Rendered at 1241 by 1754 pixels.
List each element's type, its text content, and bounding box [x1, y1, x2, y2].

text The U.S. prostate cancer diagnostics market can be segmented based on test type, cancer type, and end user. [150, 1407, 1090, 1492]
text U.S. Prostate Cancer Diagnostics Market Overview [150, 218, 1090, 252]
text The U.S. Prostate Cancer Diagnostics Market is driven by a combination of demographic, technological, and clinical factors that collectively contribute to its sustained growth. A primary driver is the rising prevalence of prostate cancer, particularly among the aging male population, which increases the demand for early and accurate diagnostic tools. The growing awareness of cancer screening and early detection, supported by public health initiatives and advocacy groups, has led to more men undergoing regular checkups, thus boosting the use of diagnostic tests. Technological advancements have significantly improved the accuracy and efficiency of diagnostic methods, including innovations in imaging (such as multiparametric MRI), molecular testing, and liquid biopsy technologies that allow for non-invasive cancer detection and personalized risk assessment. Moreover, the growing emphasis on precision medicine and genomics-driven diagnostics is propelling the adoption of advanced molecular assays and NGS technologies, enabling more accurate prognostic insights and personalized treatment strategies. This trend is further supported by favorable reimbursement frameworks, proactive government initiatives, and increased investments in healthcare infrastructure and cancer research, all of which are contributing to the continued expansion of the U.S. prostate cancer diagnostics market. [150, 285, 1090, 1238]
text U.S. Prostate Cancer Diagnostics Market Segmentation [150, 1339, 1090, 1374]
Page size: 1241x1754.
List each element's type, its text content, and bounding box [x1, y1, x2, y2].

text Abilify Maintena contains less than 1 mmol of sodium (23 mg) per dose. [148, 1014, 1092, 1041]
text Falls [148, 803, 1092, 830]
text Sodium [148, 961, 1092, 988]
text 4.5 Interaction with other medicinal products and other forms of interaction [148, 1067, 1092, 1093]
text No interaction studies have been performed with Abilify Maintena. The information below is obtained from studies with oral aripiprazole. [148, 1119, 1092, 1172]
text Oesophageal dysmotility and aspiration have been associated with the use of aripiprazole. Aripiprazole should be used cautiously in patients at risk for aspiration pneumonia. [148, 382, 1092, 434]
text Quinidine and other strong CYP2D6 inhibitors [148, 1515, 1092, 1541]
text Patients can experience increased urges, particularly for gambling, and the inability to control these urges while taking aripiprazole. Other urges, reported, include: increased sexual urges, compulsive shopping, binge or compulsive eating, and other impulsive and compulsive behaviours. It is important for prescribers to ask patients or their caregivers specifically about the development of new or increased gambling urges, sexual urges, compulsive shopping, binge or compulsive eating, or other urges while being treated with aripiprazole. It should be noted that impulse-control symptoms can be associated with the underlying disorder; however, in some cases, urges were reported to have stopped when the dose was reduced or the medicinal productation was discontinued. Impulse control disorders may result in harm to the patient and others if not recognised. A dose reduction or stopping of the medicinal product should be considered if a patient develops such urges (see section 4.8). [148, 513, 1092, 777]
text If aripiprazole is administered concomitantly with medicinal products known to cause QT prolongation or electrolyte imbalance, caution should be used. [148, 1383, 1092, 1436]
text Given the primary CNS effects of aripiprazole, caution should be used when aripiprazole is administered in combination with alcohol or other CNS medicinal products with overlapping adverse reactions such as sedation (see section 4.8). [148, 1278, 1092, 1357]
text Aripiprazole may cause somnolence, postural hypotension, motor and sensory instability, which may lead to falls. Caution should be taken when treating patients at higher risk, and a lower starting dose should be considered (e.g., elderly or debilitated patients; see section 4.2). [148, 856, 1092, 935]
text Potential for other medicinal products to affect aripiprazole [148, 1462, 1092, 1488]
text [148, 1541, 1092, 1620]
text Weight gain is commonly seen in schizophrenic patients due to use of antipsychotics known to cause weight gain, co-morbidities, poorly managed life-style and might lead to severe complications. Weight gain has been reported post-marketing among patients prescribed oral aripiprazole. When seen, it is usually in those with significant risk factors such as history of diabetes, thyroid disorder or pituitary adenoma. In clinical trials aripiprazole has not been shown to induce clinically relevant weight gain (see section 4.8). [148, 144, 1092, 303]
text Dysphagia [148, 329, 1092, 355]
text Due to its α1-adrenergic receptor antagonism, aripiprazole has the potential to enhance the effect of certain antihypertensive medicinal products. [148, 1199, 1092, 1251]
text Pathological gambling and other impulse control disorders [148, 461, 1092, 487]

Exercise instructions: Print out the full listing above, word for word.

Solution:
Rendered at 1241 by 1754 pixels.
List each element's type, its text content, and bounding box [x1, y1, x2, y2].

text The U.S. prostate cancer diagnostics market can be segmented based on test type, cancer type, and end user. [150, 1407, 1090, 1492]
text U.S. Prostate Cancer Diagnostics Market Overview [150, 218, 1090, 252]
text The U.S. Prostate Cancer Diagnostics Market is driven by a combination of demographic, technological, and clinical factors that collectively contribute to its sustained growth. A primary driver is the rising prevalence of prostate cancer, particularly among the aging male population, which increases the demand for early and accurate diagnostic tools. The growing awareness of cancer screening and early detection, supported by public health initiatives and advocacy groups, has led to more men undergoing regular checkups, thus boosting the use of diagnostic tests. Technological advancements have significantly improved the accuracy and efficiency of diagnostic methods, including innovations in imaging (such as multiparametric MRI), molecular testing, and liquid biopsy technologies that allow for non-invasive cancer detection and personalized risk assessment. Moreover, the growing emphasis on precision medicine and genomics-driven diagnostics is propelling the adoption of advanced molecular assays and NGS technologies, enabling more accurate prognostic insights and personalized treatment strategies. This trend is further supported by favorable reimbursement frameworks, proactive government initiatives, and increased investments in healthcare infrastructure and cancer research, all of which are contributing to the continued expansion of the U.S. prostate cancer diagnostics market. [150, 285, 1090, 1238]
text U.S. Prostate Cancer Diagnostics Market Segmentation [150, 1339, 1090, 1374]
Page size: 1241x1754.
List each element's type, its text content, and bounding box [x1, y1, x2, y2].

text Abilify Maintena contains less than 1 mmol of sodium (23 mg) per dose. [148, 1014, 1092, 1041]
text Falls [148, 803, 1092, 830]
text Sodium [148, 961, 1092, 988]
text 4.5 Interaction with other medicinal products and other forms of interaction [148, 1067, 1092, 1093]
text No interaction studies have been performed with Abilify Maintena. The information below is obtained from studies with oral aripiprazole. [148, 1119, 1092, 1172]
text Oesophageal dysmotility and aspiration have been associated with the use of aripiprazole. Aripiprazole should be used cautiously in patients at risk for aspiration pneumonia. [148, 382, 1092, 434]
text Quinidine and other strong CYP2D6 inhibitors [148, 1515, 1092, 1541]
text Patients can experience increased urges, particularly for gambling, and the inability to control these urges while taking aripiprazole. Other urges, reported, include: increased sexual urges, compulsive shopping, binge or compulsive eating, and other impulsive and compulsive behaviours. It is important for prescribers to ask patients or their caregivers specifically about the development of new or increased gambling urges, sexual urges, compulsive shopping, binge or compulsive eating, or other urges while being treated with aripiprazole. It should be noted that impulse-control symptoms can be associated with the underlying disorder; however, in some cases, urges were reported to have stopped when the dose was reduced or the medicinal productation was discontinued. Impulse control disorders may result in harm to the patient and others if not recognised. A dose reduction or stopping of the medicinal product should be considered if a patient develops such urges (see section 4.8). [148, 513, 1092, 777]
text If aripiprazole is administered concomitantly with medicinal products known to cause QT prolongation or electrolyte imbalance, caution should be used. [148, 1383, 1092, 1436]
text Given the primary CNS effects of aripiprazole, caution should be used when aripiprazole is administered in combination with alcohol or other CNS medicinal products with overlapping adverse reactions such as sedation (see section 4.8). [148, 1278, 1092, 1357]
text Aripiprazole may cause somnolence, postural hypotension, motor and sensory instability, which may lead to falls. Caution should be taken when treating patients at higher risk, and a lower starting dose should be considered (e.g., elderly or debilitated patients; see section 4.2). [148, 856, 1092, 935]
text Potential for other medicinal products to affect aripiprazole [148, 1462, 1092, 1488]
text [148, 1541, 1092, 1620]
text Weight gain is commonly seen in schizophrenic patients due to use of antipsychotics known to cause weight gain, co-morbidities, poorly managed life-style and might lead to severe complications. Weight gain has been reported post-marketing among patients prescribed oral aripiprazole. When seen, it is usually in those with significant risk factors such as history of diabetes, thyroid disorder or pituitary adenoma. In clinical trials aripiprazole has not been shown to induce clinically relevant weight gain (see section 4.8). [148, 144, 1092, 303]
text Dysphagia [148, 329, 1092, 355]
text Due to its α1-adrenergic receptor antagonism, aripiprazole has the potential to enhance the effect of certain antihypertensive medicinal products. [148, 1199, 1092, 1251]
text Pathological gambling and other impulse control disorders [148, 461, 1092, 487]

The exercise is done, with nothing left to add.